== Segment start ==

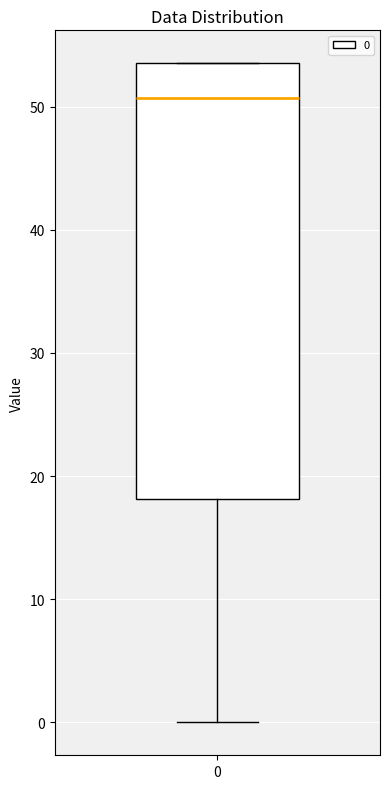

Transcribe this box plot: give where the median line is, the range the box spans, and where the two whiskers end, as read against the y-axis. The values are not printed on the chart, so give them approximately, as read against the axis.

median 51, box 18 to 54, whiskers 0 to 54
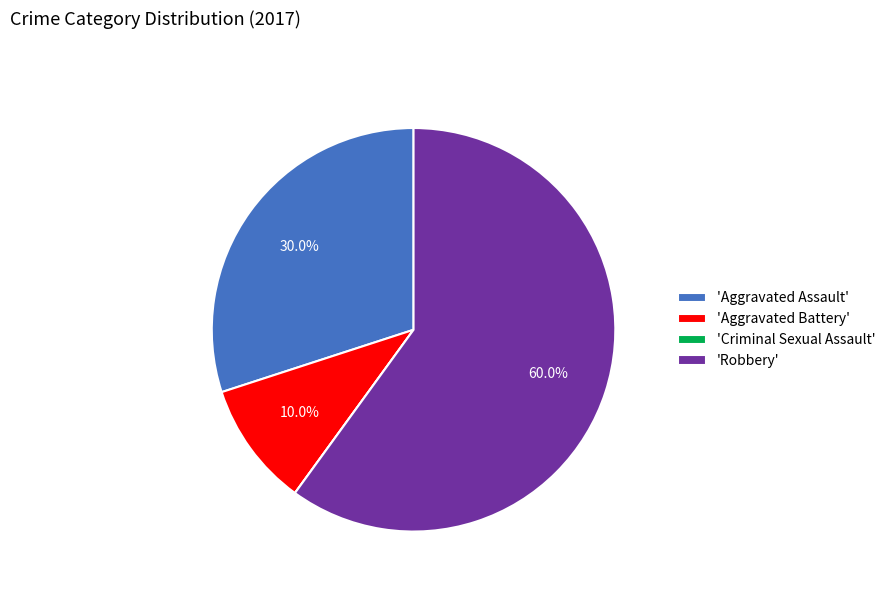

Which has a higher value, 'Aggravated Battery' or 'Aggravated Assault'?

'Aggravated Assault'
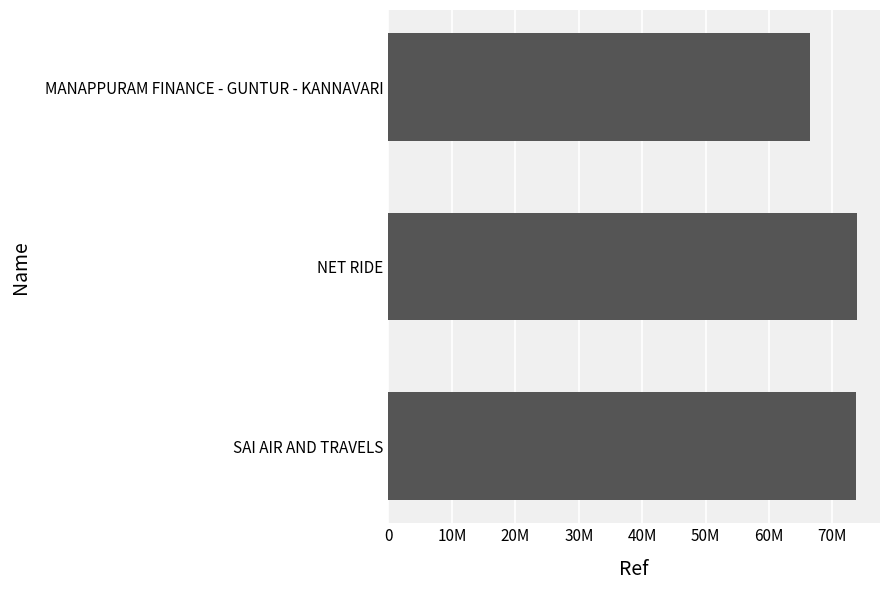

Does the chart contain any negative values?

No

== Segment end ==

Problem description → Copy the data above again, substituting "graph" for "chart" everywhere it appears and changing nothing else. Leave out the pictures.

Response for this exercise →
Transcribe this box plot: give where the median line is, the range the box spans, and where the two whiskers end, as read against the y-axis. The values are not printed on the graph, so give them approximately, as read against the axis.

median 51, box 18 to 54, whiskers 0 to 54

Which has a higher value, 'Aggravated Battery' or 'Aggravated Assault'?

'Aggravated Assault'

Does the graph contain any negative values?

No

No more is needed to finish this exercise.